Exercise details:
Duplicate every one of these lines as they stand, without the pictures.

Collection entries:
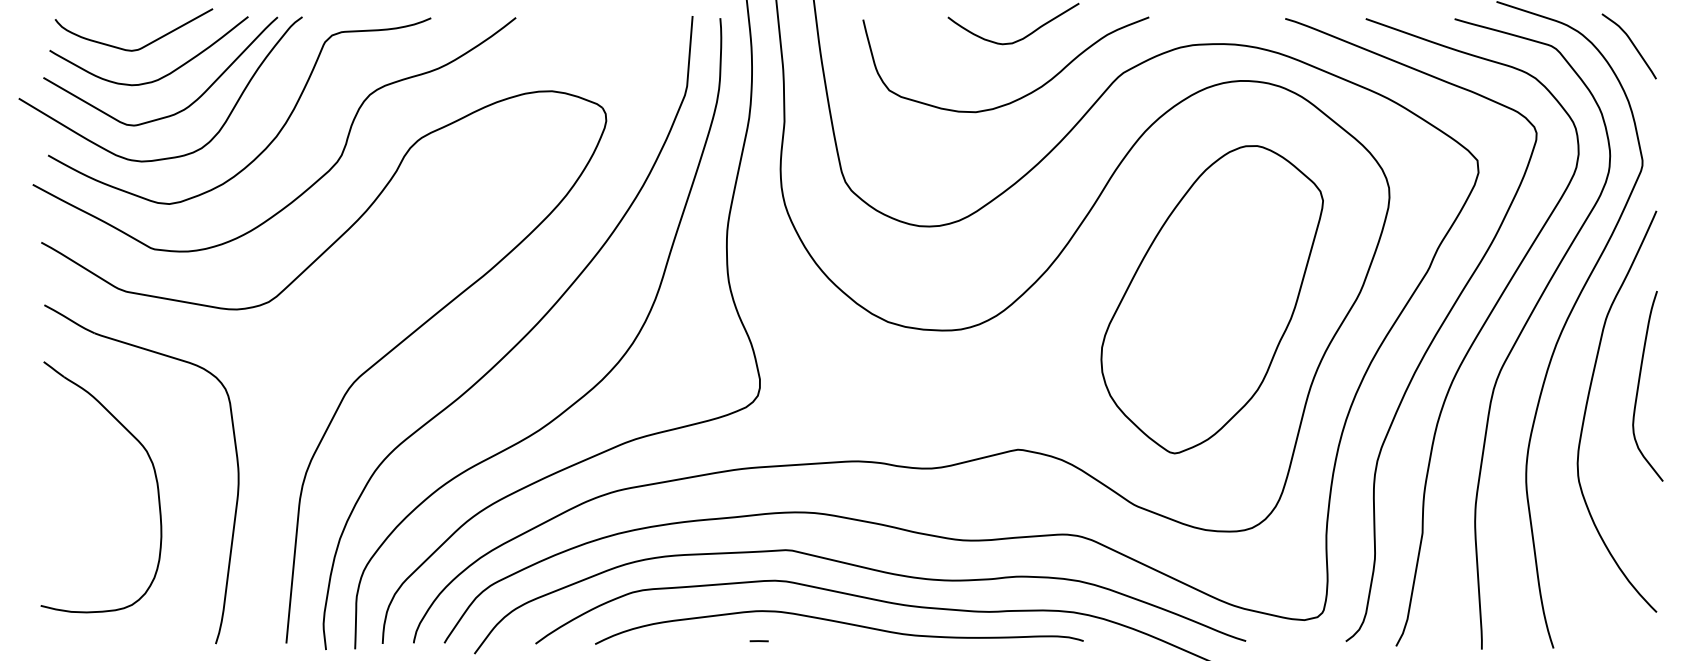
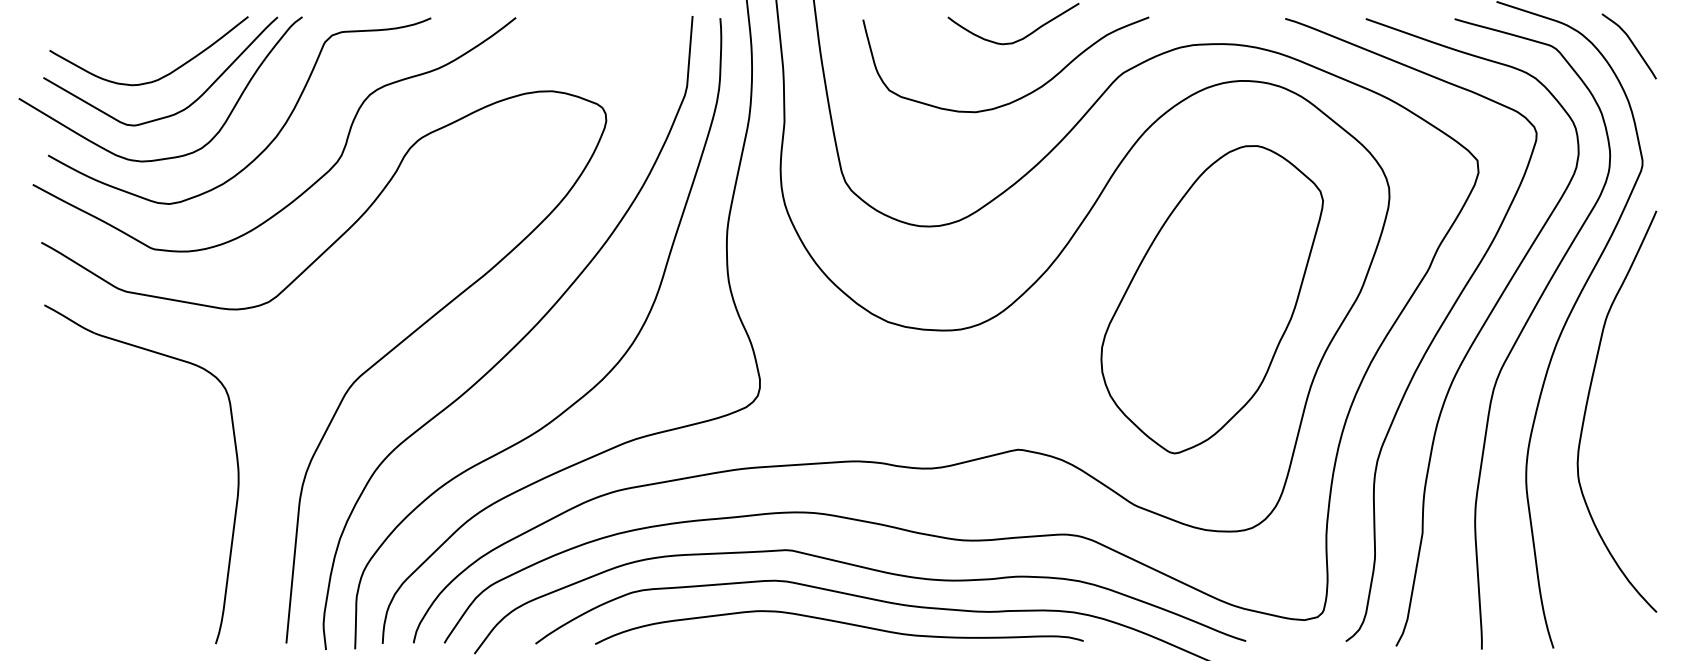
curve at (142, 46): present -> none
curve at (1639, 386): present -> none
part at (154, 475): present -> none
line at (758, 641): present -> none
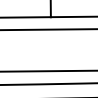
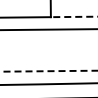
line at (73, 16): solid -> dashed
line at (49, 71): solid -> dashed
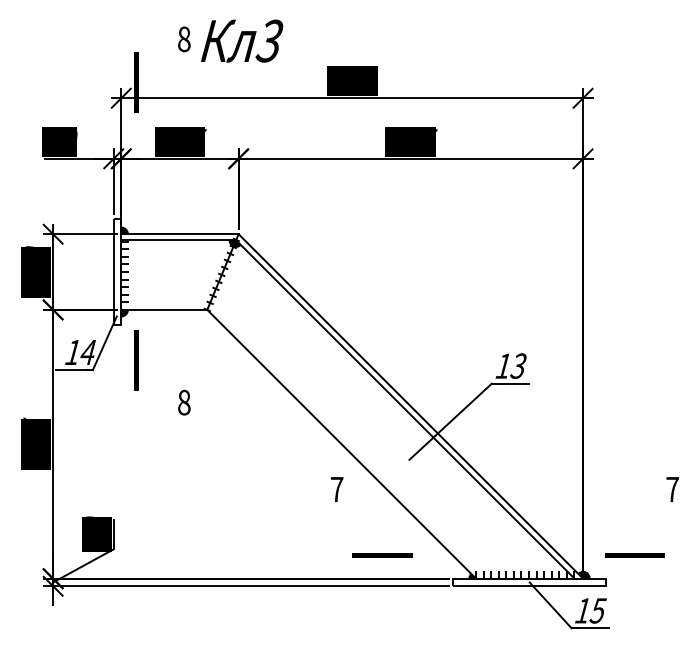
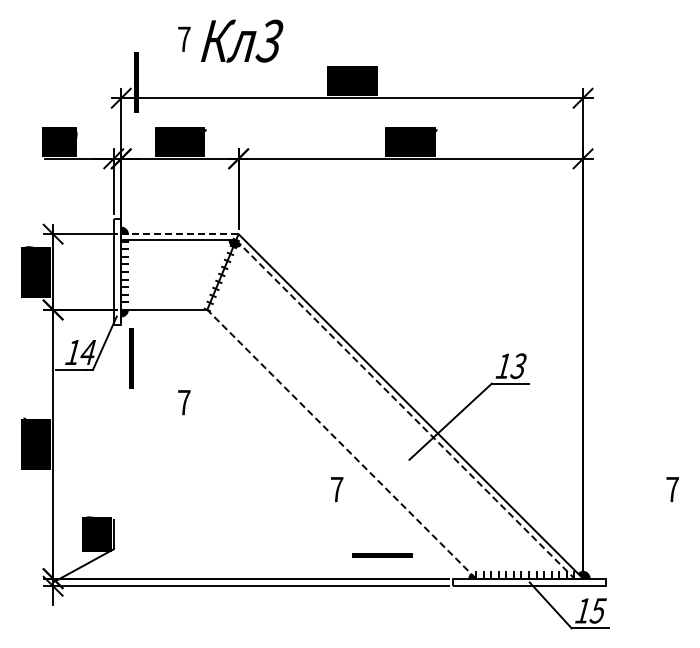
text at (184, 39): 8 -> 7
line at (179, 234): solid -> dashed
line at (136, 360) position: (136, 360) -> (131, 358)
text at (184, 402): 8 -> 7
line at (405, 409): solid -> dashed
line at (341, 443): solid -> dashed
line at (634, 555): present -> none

Output:
curve at (142, 46): present -> none
curve at (1639, 386): present -> none
part at (154, 475): present -> none
line at (758, 641): present -> none
line at (73, 16): solid -> dashed
line at (49, 71): solid -> dashed
text at (184, 39): 8 -> 7
line at (179, 234): solid -> dashed
line at (136, 360) position: (136, 360) -> (131, 358)
text at (184, 402): 8 -> 7
line at (405, 409): solid -> dashed
line at (341, 443): solid -> dashed
line at (634, 555): present -> none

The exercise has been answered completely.